I must say eastern Montana is a close second to Wyoming when it comes to gusty winds. I gasped yesterday, as I steadied the wheel at three o'clock, with cat-like reflexes from decades of driving, the only thing that saved the RV from the prairie dog ditch. I shudder thinking what could've happened if I only had one hand on the wheel.


My husband and I alternated four hours each, from Mt. Rushmore, where politics and COVID-masks collide, to Bozeman, Montana yesterday, where a red, white and blue trump rally was unfolding. I'll admit the last hour was comfortably the least bone-chilling of the drive yesterday.

"You're going 80?" he said, clambering his way to the front of the RV.
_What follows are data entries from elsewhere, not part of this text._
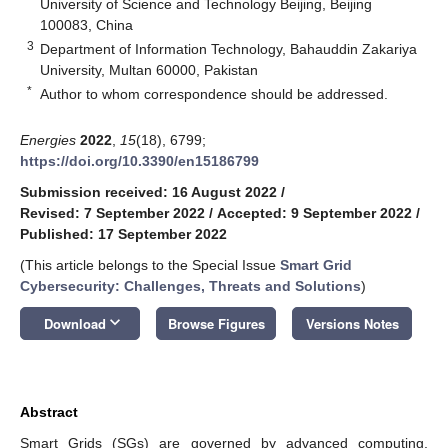
University of Science and Technology Beijing, Beijing
100083, China
3
Department of Information Technology, Bahauddin Zakariya
University, Multan 60000, Pakistan
*
Author to whom correspondence should be addressed.
Energies
2022
,
15
(18), 6799;
https://doi.org/10.3390/en15186799
Submission received: 16 August 2022
/
Revised: 7 September 2022
/
Accepted: 9 September 2022
/
Published: 17 September 2022
(This article belongs to the Special Issue
Smart Grid
Cybersecurity: Challenges, Threats and Solutions
)
keyboard_arrow_down
Download
Browse Figures
Versions Notes
Abstract
Smart Grids (SGs) are governed by advanced computing,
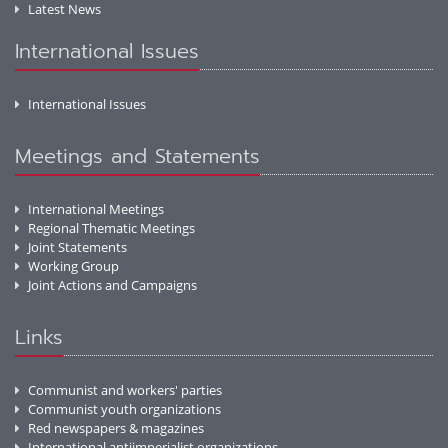
Latest News
International Issues
International Issues
Meetings and Statements
International Meetings
Regional Thematic Meetings
Joint Statements
Working Group
Joint Actions and Campaigns
Links
Communist and workers' parties
Communist youth organizations
Red newspapers & magazines
International antiimperialist organizations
"I like to open 'er up on the straightaways," I replied. As if I needed his advice, three hours in! Picturing myself at the helm of a ship tossed by the waves, proved key to my driving success, allowing for plentiful oxygen at the bow of the boat.

Apparently, the air was thick in the rear without an RV generator for air conditioning mixed with the aromas of teen spirit, nevermind the Schnoodle with digestive issues.

We sailed into the Bozeman Trail campground ten minutes ahead of schedule last night. 

"What, there's no pool? What kind of campground is this?" the RV natives exclaimed. 

"Do you remember how to toss a ball? Your eight hours of screen-time are over!" I barked, reaching for the corkscrew because wine before whine is my new RV motto. Cheers to surviving another Adventure in Motherhood!